12

I'm trying to use reserved words in my grammar:

reserved = {
   'if' : 'IF',
   'then' : 'THEN',
   'else' : 'ELSE',
   'while' : 'WHILE',
}

tokens = [
 'DEPT_CODE',
 'COURSE_NUMBER',
 'OR_CONJ',
 'ID',
] + list(reserved.values())

t_DEPT_CODE = r'[A-Z]{2,}'
t_COURSE_NUMBER  = r'[0-9]{4}'
t_OR_CONJ = r'or'

t_ignore = ' \t'

def t_ID(t):
 r'[a-zA-Z_][a-zA-Z_0-9]*'
 if t.value in reserved.values():
  t.type = reserved[t.value]
  return t
 return None

However, the t_ID rule somehow swallows up DEPT_CODE and OR_CONJ. How can I get around this? I'd like those two to take higher precedence than the reserved words.

Nick Heiner
  • 119,074
  • 188
  • 476
  • 699

2 Answers2

16

Mystery Solved!

Ok, i ran into this issue on my own today and looked for solution - did not find it on S/O - but found it in the manual: http://www.dabeaz.com/ply/ply.html#ply_nn6

When building the master regular expression, rules are added in the following order:

  • All tokens defined by functions are added in the same order as they appear in the lexer file.
  • Tokens defined by strings are added next by sorting them in order of decreasing regular expression length (longer expressions are added first).

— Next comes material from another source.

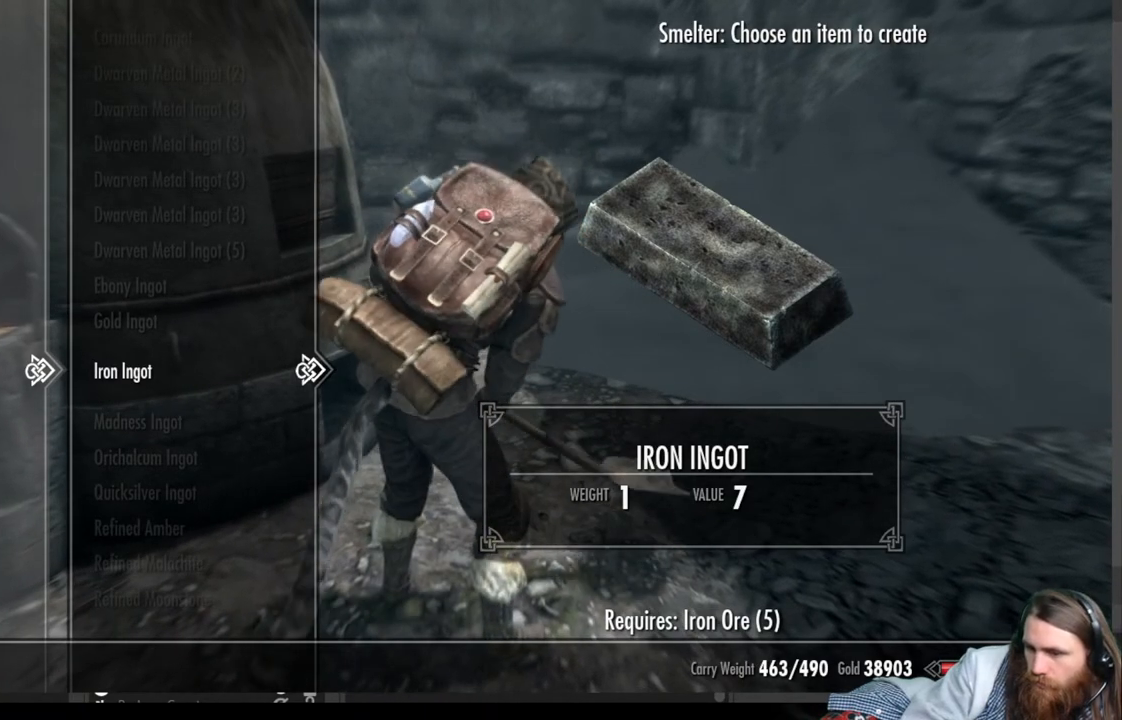
Gameplay with a controller (Xbox layout); each line is a JSON object with the inputs held at the frame after it. "events" lists button and stick changes between this image and that frame as [ms after this image, input, new state], when the widget could be followed in between.
{"buttons": [], "left_stick": "center", "right_stick": "center", "events": [[200, "B", "down"], [383, "B", "up"]]}
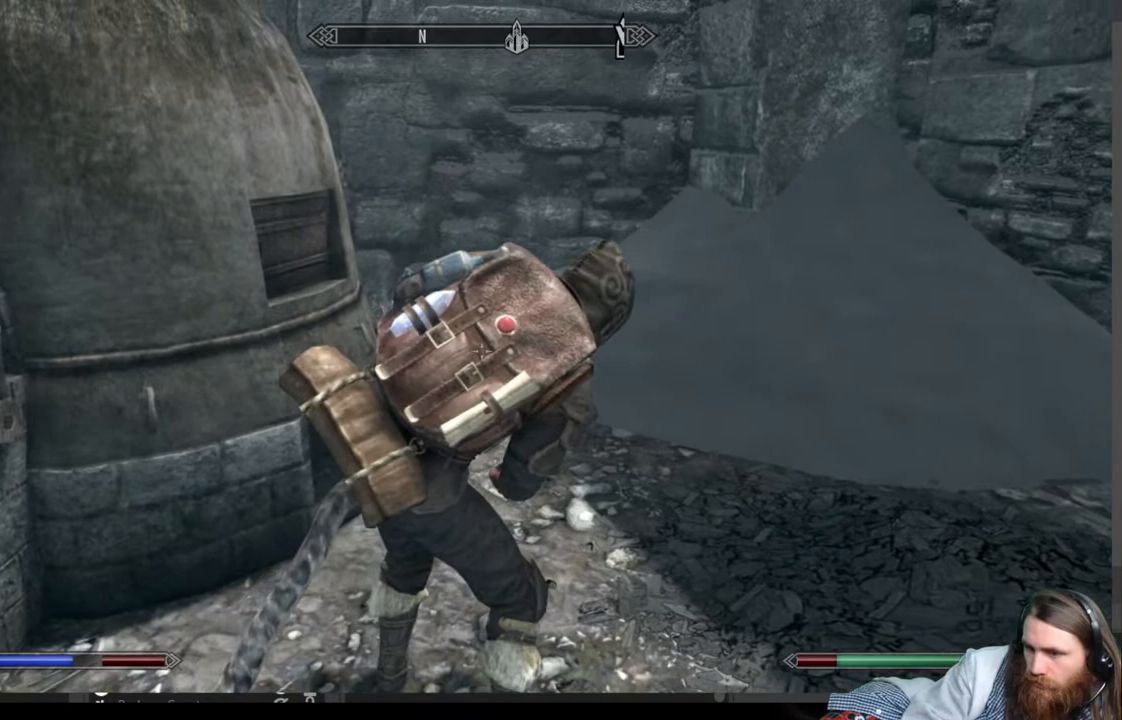
{"buttons": [], "left_stick": "center", "right_stick": "center", "events": []}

That is why t_ID "beats" the string definitions. A trivial (although brutal) fix will be to simply def t_DEPT_CODE(token): r'[A-Z]{2,}'; return token before def t_ID

Nas Banov
  • 28,347
  • 6
  • 48
  • 67
0

Two things spring to mind:

  • obviously, the 'or' is a reserved word, like 'if', 'then' etc.
  • your RE for t_ID matches a superset of the strings that are matched by DEPT_CODE.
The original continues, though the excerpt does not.